If there is one thing certain about U.S. policy in these turbulent times, it is uncertainty. From health care and tax reform to trade and the environment, the economic consequences of stalled policymaking have significant economic implications.

According to research by Huseyin Gulen, a professor of finance at Purdue’s Krannert School of Management, the impact on corporate investment is particularly negative, both from a short- and long-term perspective.

Gulen and his coauthor, Mihai Ion of the University of Arizona, detail their findings in “Policy Uncertainty and Corporate Investment,” which was published as an Editor’s Choice lead article in The Review of Financial Studies. The researchers used the Economic Policy Uncertainty (EPU) Index, which measures the occurrence in newspaper articles of words related to economic uncertainty and gauges the number of expiring tax laws and the spread among economic forecasts, to examine uncertainty following the 2008-09 financial crisis.

Their findings document a strong negative relationship between capital investment and the aggregate level of uncertainty associated with future policy and regulatory outcomes.

“We also found important evidence that the link between policy uncertainty and capital investment is not uniform,” Gulen says. “It is significantly stronger for firms with a higher degree of investment irreversibility, as well as for firms that are more dependent on government spending.

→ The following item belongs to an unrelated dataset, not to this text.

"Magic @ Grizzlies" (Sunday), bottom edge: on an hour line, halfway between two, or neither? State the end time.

That lends empirical support to the conclusion that policy uncertainty can depress corporate investment and induce precautionary delays.”

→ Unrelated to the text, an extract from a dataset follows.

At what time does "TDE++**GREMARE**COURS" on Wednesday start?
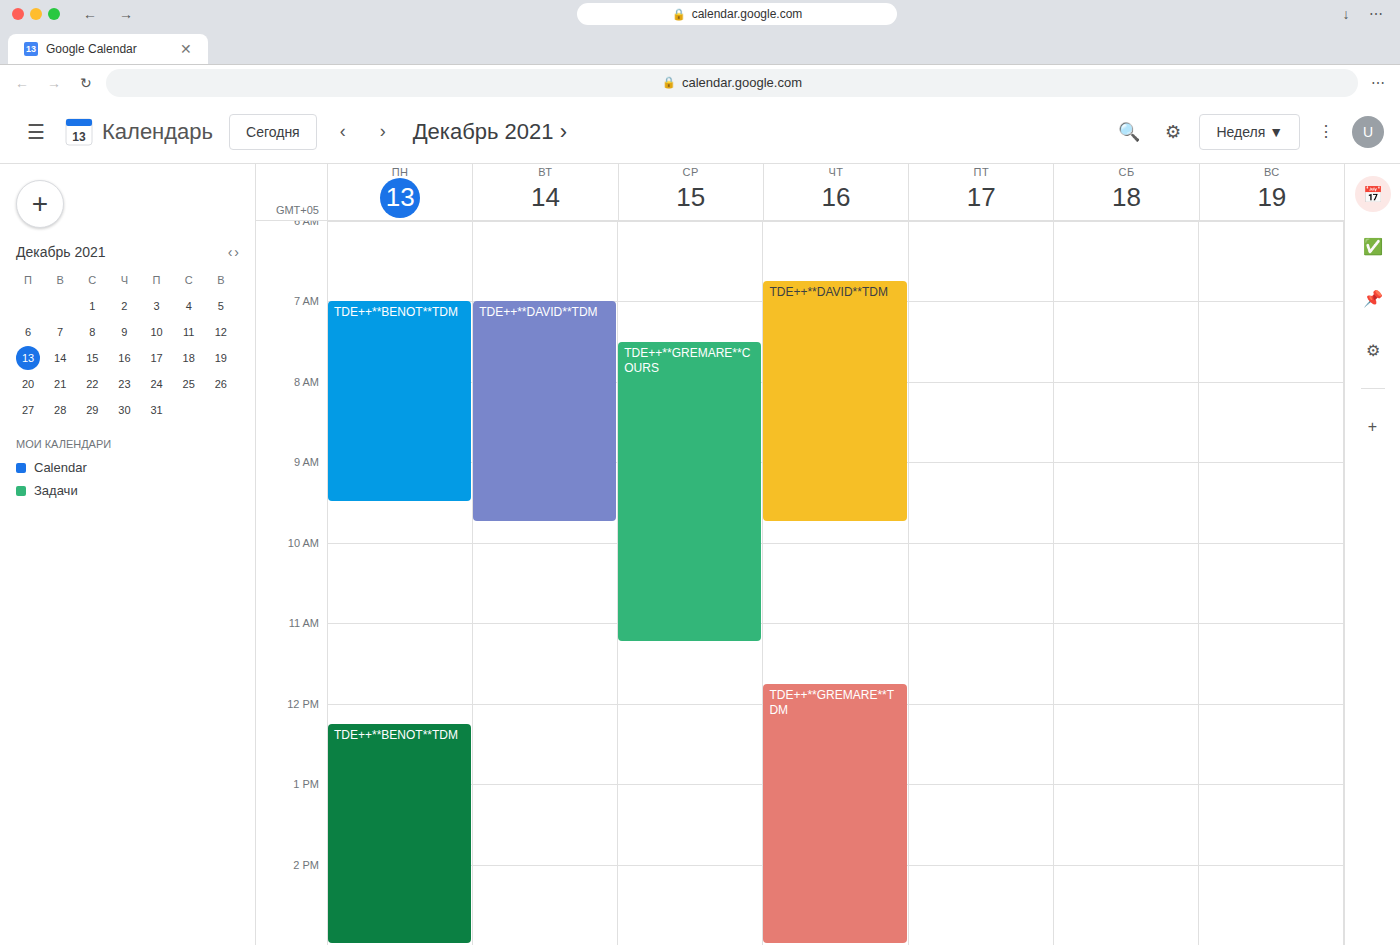
7:30 AM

Based on their data sample, the researchers estimate that doubling the level of policy uncertainty results in an average decrease in quarterly investment rates of some 8.7 percent. “This is a sizable effect, especially considering that the policy uncertainty index nearly tripled during the recent financial crisis,” Gulen says. “Our analysis indicates that it may be accountable for almost one-third of 32 percent decline in capital investments during the period we studied.”

Even more troubling were the long-term implications. “We found that policy uncertainty can affect investment levels up to eight quarters into the future,” Gulen says. “It seems to be progressively negative over the first four to five quarters. Once uncertainty is resolved, firms increase investments to satisfy pent up demand, but the fact that this rebound takes two to three years shows that it can take a significant amount of time to recover.”

What are the implications for the current and future U.S. economy? The data continues to gather, but despite historic gains in the stock market, the EPU Index following the election of President Donald Trump has remained higher than at any point during the 2008-09 financial crisis.

“Politics aside, regulators should be mindful of the fact that the uncertainty surrounding their decisions can be just as damaging as making the wrong decision,” Gulen says. “Corporations also should be aware that different firms will be affected to different degrees and that policy uncertainty can have long-lasting impacts.”